Collectors for Retro Video Games know how these things work. The pandemic accelerated prices across the board for all consoles. So even a system that was pretty affordable from the most expensive games down to the bottom, like the Xbox, had massive price increases for it’s rarest games. Turns out people stuck inside all day, still want to play those old games from their youth.

I’m no different. Except I went a bit further with that collecting. I don’t want to stop at the games I had when I was a kid. I have most of those original Xbox games that I owned at the start, still. I’m after the full Xbox library. And possibly most of the variants on the Original Xbox.

Prices Rise And Hold For the Xbox

The behemoth of the Steel Battalion controller

So right now, the most expensive games on the Xbox are even more expensive. Thanks to our friends at GameValueNow and their price graphs, we can see the average price of an Xbox game rising from the start of the pandemic.

Prices on the average complete Xbox game were at around $7 for almost three years without any solid movement. March 2020 hits, and boom, that $7 turns into almost $12. And that’s just movement for the average game. That’s not showing the increases for the higher dollar and rare games for the system.

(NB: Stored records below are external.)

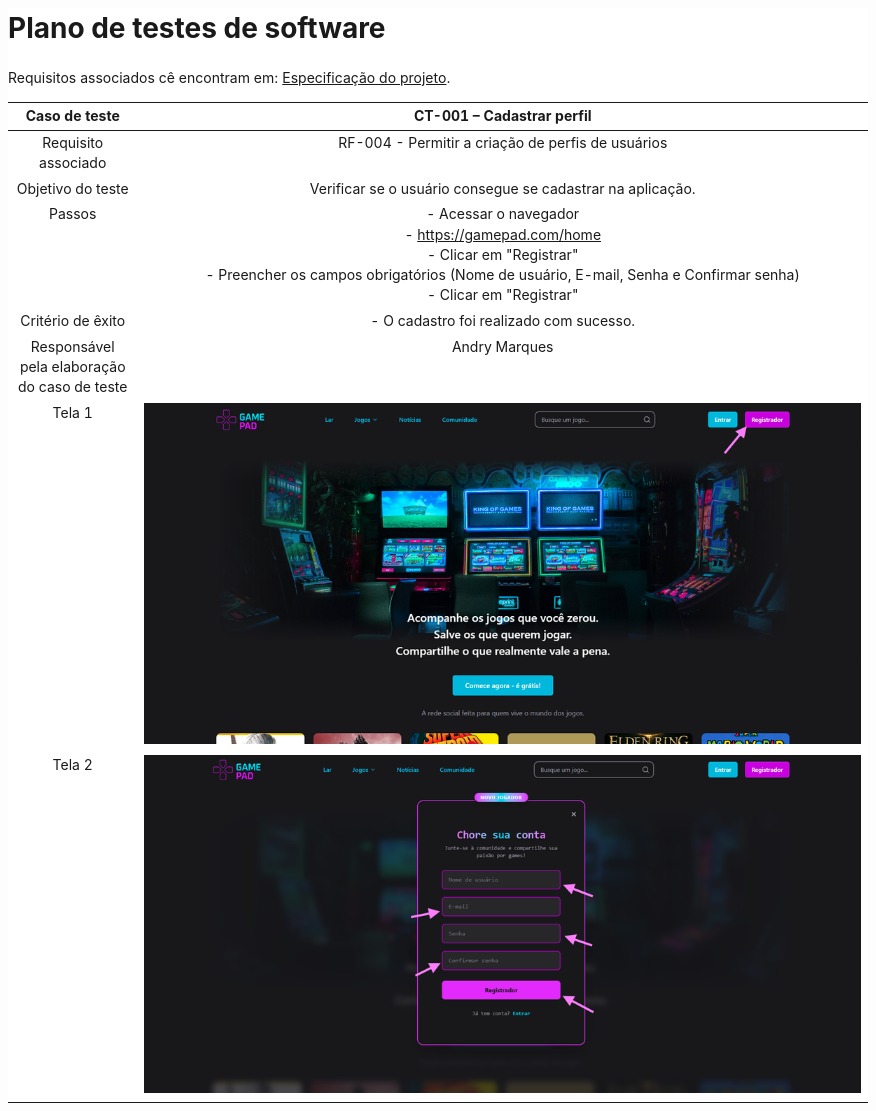 # Plano de testes de software



Requisitos associados cê encontram em: <a href="02-Especificacao.md">Especificação do projeto</a>.


| **Caso de teste**  | **CT-001 – Cadastrar perfil**  |
|:---: |:---: |
| Requisito associado | RF-004 - Permitir a criação de perfis de usuários |
| Objetivo do teste | Verificar se o usuário consegue se cadastrar na aplicação. |
| Passos | - Acessar o navegador <br> - https://gamepad.com/home <br> - Clicar em "Registrar" <br> - Preencher os campos obrigatórios (Nome de usuário, E-mail, Senha e Confirmar senha) <br> - Clicar em "Registrar" |
| Critério de êxito | - O cadastro foi realizado com sucesso. |
| Responsável pela elaboração do caso de teste | Andry Marques |
| Tela 1  | <img src="../docs/images/testes/ct1/p1.png" width="2000px">
| Tela 2  | <img src="../docs/images/testes/ct1/p2.png" width="2000px">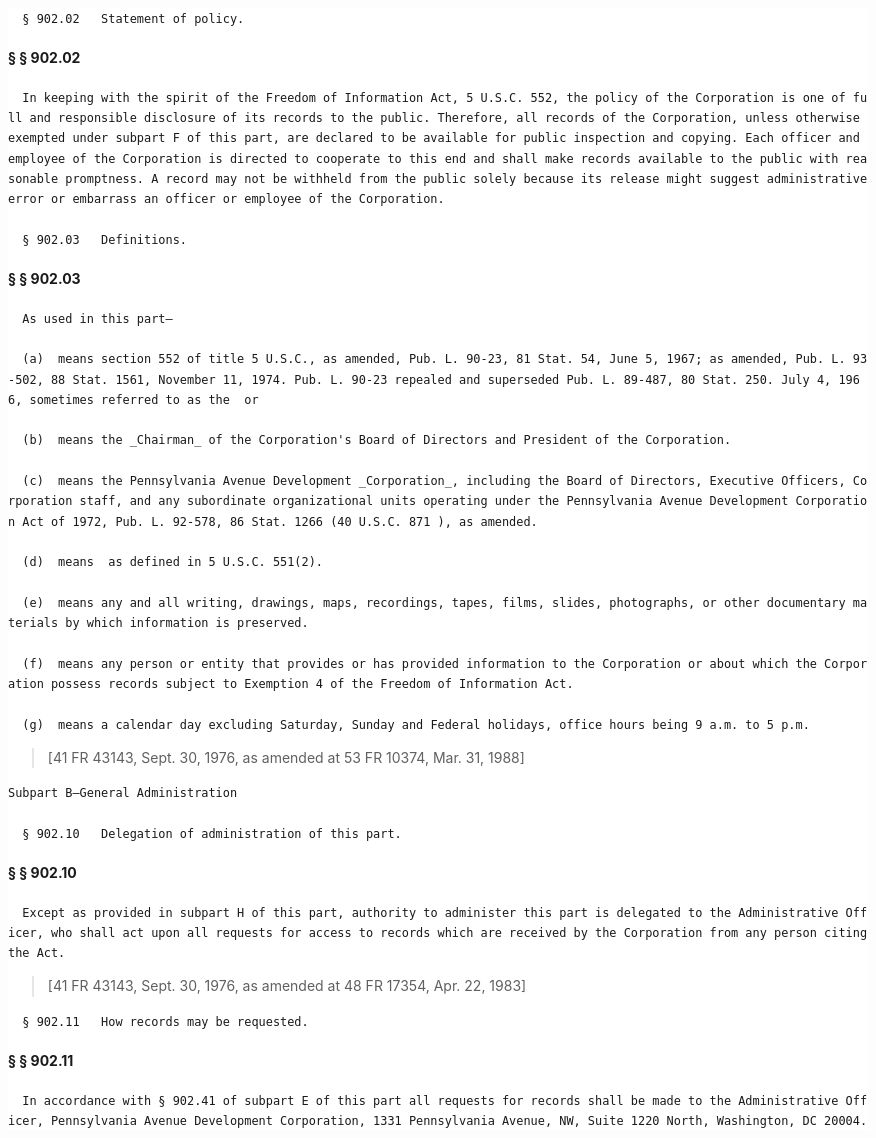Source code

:       § 902.02   Statement of policy.

#### § § 902.02

      In keeping with the spirit of the Freedom of Information Act, 5 U.S.C. 552, the policy of the Corporation is one of full and responsible disclosure of its records to the public. Therefore, all records of the Corporation, unless otherwise exempted under subpart F of this part, are declared to be available for public inspection and copying. Each officer and employee of the Corporation is directed to cooperate to this end and shall make records available to the public with reasonable promptness. A record may not be withheld from the public solely because its release might suggest administrative error or embarrass an officer or employee of the Corporation.

      § 902.03   Definitions.

#### § § 902.03

      As used in this part—

      (a)  means section 552 of title 5 U.S.C., as amended, Pub. L. 90-23, 81 Stat. 54, June 5, 1967; as amended, Pub. L. 93-502, 88 Stat. 1561, November 11, 1974. Pub. L. 90-23 repealed and superseded Pub. L. 89-487, 80 Stat. 250. July 4, 1966, sometimes referred to as the  or

      (b)  means the _Chairman_ of the Corporation's Board of Directors and President of the Corporation.

      (c)  means the Pennsylvania Avenue Development _Corporation_, including the Board of Directors, Executive Officers, Corporation staff, and any subordinate organizational units operating under the Pennsylvania Avenue Development Corporation Act of 1972, Pub. L. 92-578, 86 Stat. 1266 (40 U.S.C. 871 ), as amended.

      (d)  means  as defined in 5 U.S.C. 551(2).

      (e)  means any and all writing, drawings, maps, recordings, tapes, films, slides, photographs, or other documentary materials by which information is preserved.

      (f)  means any person or entity that provides or has provided information to the Corporation or about which the Corporation possess records subject to Exemption 4 of the Freedom of Information Act.

      (g)  means a calendar day excluding Saturday, Sunday and Federal holidays, office hours being 9 a.m. to 5 p.m.

> [41 FR 43143, Sept. 30, 1976, as amended at 53 FR 10374, Mar. 31, 1988]

    Subpart B—General Administration

      § 902.10   Delegation of administration of this part.

#### § § 902.10

      Except as provided in subpart H of this part, authority to administer this part is delegated to the Administrative Officer, who shall act upon all requests for access to records which are received by the Corporation from any person citing the Act.

> [41 FR 43143, Sept. 30, 1976, as amended at 48 FR 17354, Apr. 22, 1983]

      § 902.11   How records may be requested.

#### § § 902.11

      In accordance with § 902.41 of subpart E of this part all requests for records shall be made to the Administrative Officer, Pennsylvania Avenue Development Corporation, 1331 Pennsylvania Avenue, NW, Suite 1220 North, Washington, DC 20004.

In some cases, the price is skyrocketing still, in others prices are fairly stable, and in some like Steel Battalion and it’s huge box, the prices swing pretty wildly.

Looking at the top around eight games that I would call rare. Steel Battalion and the controller doesn’t really count. But games like Futurama, Stubbs the Zombie, Teen Titans, Fatal Frame II: Crimson Butterfly, Def Jam: Fight for NY, and OutRun 2006: Coast 2 Coast have all broken their trends. There are other games like Jurassic Park: Operation Genesis that have actually gone down in price, but I think that’s people realizing that you can play that game and have a great experience with it, elsewhere.

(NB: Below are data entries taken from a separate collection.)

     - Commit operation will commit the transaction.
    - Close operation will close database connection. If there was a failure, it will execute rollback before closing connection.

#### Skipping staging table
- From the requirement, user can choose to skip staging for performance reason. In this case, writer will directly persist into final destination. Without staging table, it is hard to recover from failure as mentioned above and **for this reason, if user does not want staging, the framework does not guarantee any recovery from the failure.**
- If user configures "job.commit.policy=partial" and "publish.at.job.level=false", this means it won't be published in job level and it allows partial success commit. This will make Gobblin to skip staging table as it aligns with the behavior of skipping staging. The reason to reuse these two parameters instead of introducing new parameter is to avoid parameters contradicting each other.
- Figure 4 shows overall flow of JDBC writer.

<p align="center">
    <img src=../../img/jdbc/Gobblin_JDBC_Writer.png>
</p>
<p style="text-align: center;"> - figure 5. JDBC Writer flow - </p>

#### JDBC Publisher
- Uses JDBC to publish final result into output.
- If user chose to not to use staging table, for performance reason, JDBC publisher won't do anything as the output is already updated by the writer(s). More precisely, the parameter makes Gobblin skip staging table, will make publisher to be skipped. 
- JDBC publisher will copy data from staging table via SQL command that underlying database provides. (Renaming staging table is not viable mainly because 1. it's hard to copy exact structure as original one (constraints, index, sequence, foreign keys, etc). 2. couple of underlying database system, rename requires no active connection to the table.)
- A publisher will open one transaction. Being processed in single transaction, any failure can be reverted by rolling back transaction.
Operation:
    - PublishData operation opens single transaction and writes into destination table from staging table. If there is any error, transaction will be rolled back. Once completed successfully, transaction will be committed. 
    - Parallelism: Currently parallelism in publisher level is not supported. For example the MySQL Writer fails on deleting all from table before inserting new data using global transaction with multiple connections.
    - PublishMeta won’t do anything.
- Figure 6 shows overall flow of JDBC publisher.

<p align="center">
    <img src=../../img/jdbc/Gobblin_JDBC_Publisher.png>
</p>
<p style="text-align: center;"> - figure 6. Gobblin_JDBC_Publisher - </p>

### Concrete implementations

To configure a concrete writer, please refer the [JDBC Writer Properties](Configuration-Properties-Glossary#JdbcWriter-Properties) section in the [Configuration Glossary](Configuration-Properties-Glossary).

Through The Price Increases, The Time Is Still Now For Xbox Collecting

If you look at the prices for some GameCube and PlayStation 2 titles, they’re getting to levels that are pretty untenable for the average collector. The top end of the Xbox range might be getting to that point, but you can also play certain games on other consoles. Steel Battalion might be the most exclusive experience for the Xbox though. I own the controller and game, and it’s definitely an experience that you need to see to believe.

I got into Xbox collecting because it seemed like an easy collection to get. After all, go into Retro game stores, they have plenty of Xbox titles to go around. It’s not a super in-demand console yet. With the advent of backwards compatibility coming to the Xbox Series S/X, that is going to change.

This isn’t a warning though. It’s an invitation. The Xbox has plenty of strange and quirky games that are exclusive to the console. Like I said before, it also just runs that generation of games better than the other two consoles. That all adds up to an untapped console for the collector trying to get into retro gaming out there.

I didn’t get into collecting for it for the money though. I sincerely love the original Xbox. It’s a console that showed us that Microsoft was serious about gaming. The console gave us the legit third company to compete with Sony and Nintendo that we hadn’t had since Sega. So join me in appreciating this wonderful console.